I reach my hand across the table, and she takes it and squeezes. “Hey,” I say. “I’m sorry. I’m sorry, Marisa.”
She nods and gives me a tight smile, then relaxes just a bit. We sit there, a thousand feet above the city, gazing at each other and holding hands, until the waiter comes to take our dessert order.
MARISA EXCUSES HERSELF after we finish a shared slice of cheesecake, and when I’ve paid the bill and finished my cup of decaf, she’s still not returned. I’m considering asking for a second cup—and beginning to wonder if she’s actually ditched me—when she suddenly materializes, looking slightly out of breath. “Hey,” I say, surprised. I stand up. “You okay?”

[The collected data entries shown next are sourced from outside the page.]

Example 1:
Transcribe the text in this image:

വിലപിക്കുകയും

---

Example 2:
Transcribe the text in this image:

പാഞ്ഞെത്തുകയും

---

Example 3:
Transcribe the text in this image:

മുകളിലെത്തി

“Come on,” she says, holding out her hand, and I take it. She practically marches me to the elevator. Impatience radiates from her as we wait for the elevator to arrive. When the doors finally slide open, she pulls me into the elevator, stabs the CLOSE DOORS button, and darts a glance at a couple approaching the elevator. “You’ll need to get the next one,” she says to them, and before I can say anything to the startled couple, Marisa turns and kisses me, her tongue darting into my mouth. I embrace her, as much to hold on as out of passion, as the doors shut.

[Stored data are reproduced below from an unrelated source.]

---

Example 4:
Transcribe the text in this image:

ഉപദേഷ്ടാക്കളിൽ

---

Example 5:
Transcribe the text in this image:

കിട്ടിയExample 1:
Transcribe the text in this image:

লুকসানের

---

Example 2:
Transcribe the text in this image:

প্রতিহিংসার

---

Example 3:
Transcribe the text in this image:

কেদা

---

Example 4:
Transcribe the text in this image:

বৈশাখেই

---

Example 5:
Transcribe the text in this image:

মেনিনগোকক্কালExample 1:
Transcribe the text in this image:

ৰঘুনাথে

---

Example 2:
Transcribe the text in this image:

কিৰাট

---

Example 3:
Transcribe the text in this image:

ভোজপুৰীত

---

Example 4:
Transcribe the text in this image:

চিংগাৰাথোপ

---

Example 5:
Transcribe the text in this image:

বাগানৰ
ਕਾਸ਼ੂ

She pulls away, her breathing ragged, and punches a floor button.
“Marisa,” I say, and then she’s kissing me again, her mouth hot, urgent. My hands fall to her hips, slide down to cup her ass and pull her toward me. She sighs, then grasps my shoulders and lifts herself up and onto me, legs around my waist. I nearly stagger against the wall of the elevator, holding her, then lean back in the corner.
“Ethan,” she breathes, kissing my neck.
“Marisa,” I say, and now I’m half laughing. “What are we—”

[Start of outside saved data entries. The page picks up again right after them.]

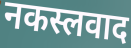
नकस्लवादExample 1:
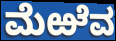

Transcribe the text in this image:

ಮೆಱೆವ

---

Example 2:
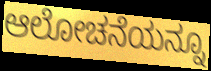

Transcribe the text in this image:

ಆಲೋಚನೆಯನ್ನೂ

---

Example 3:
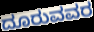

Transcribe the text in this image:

ದೂರುವವರ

“Shh,” she says in my ear, squeezing me with her legs.
I’m so distracted I don’t realize the elevator has stopped until it dings and the doors slide open. Startled, I nearly drop Marisa. The doors open onto an empty hotel hallway. Marisa hops down and pulls me out of the elevator.
“What are we doing?” I say.
She smiles, wickedly. “I like hotels,” she says. “As I recall, so do you.” We pause outside a room, and she holds up a key card.
I look at the key card, then at her. “You checked in? That’s where you went?”
In answer, she slides the key card into the slot by the door handle, then removes the card with a flourish. The door to the room cracks open, swinging inward slowly.
Marisa places her fingertips on my chest and steers me into the room, kicking the door shut behind her. We make our way through the dark room to the bed, shedding clothes along the way. Marisa pushes me so I fall onto the bed on my back, and she crawls on top of me, wearing black silk panties and nothing else. “Touch me,” she says, her voice slightly hoarse, and I oblige.
CHAPTER ELEVEN
I love showing television ads in class—the smart ones and the off-the-wall ones and the sentimental ones that pluck at our emotions like a guitarist tuning his Fender. Ads are great examples of the power of language and imagery to manipulate an audience. And we fall for the good ones every time, even when we know exactly what they’re doing. The lonely grandmother, the kind young boy, the lost little girl, the dim but good-hearted father—they are such clichés that we forget they actual work.
The stern but caring teacher, that’s another one. My mother played that role quite effectively. Actually, that’s not fair; it wasn’t a role she played as much as it was honest self-expression. Most kids are great detectors of bullshit and will quickly write off teachers who strike them as fake or insincere. But they loved my mother, at first because she was pretty and witty and spoke with an Irish accent, later because she was compassionate and clever and devoted to her students. Whenever I see an old greeting card ad involving a teacher, it’s usually a mawkish affair involving piano music, sunlight streaming through classroom windows, a simple expression of thanks from a student, and the teacher blinking back a tear. And yet I always think of my mother when I see those ads, because she was that teacher, the kind who cared and could always turn things around, no matter what was wrong.
Except my father, perhaps, but I’ll never know for sure. She wasn’t given enough time on this earth to do that.
One Christmas Eve when I was ten years old, I was helping Mom make sugar cookies to set out for Santa. This was something I had always done with Mom. In Ireland, Mom told us, they had left out a mince pie and a bottle of Guinness, along with a carrot for Rudolph, but in America we should leave out cookies and milk. Susannah always wanted to help, but then she would get bored and wander off, trailing flour and candy sprinkles. That particular Christmas Eve, Dad had come home early from the bank—this was the last Christmas before he was sent to Iraq—and gone out in the cul-de-sac with Susannah, where he was watching her ride her bike while Mom and I made the cookies. I’d been wanting to talk with Mom for a couple of days, but I hadn’t had the chance to do it without Susannah being around, so I decided to strike while the iron was hot.
“Mom?”
“Hmm?” Mom said, dusting a collection of snowman-shaped cookies with green sugar.
“Is Santa real?”
Mom looked up from the cookies. “Why do you ask?” she said.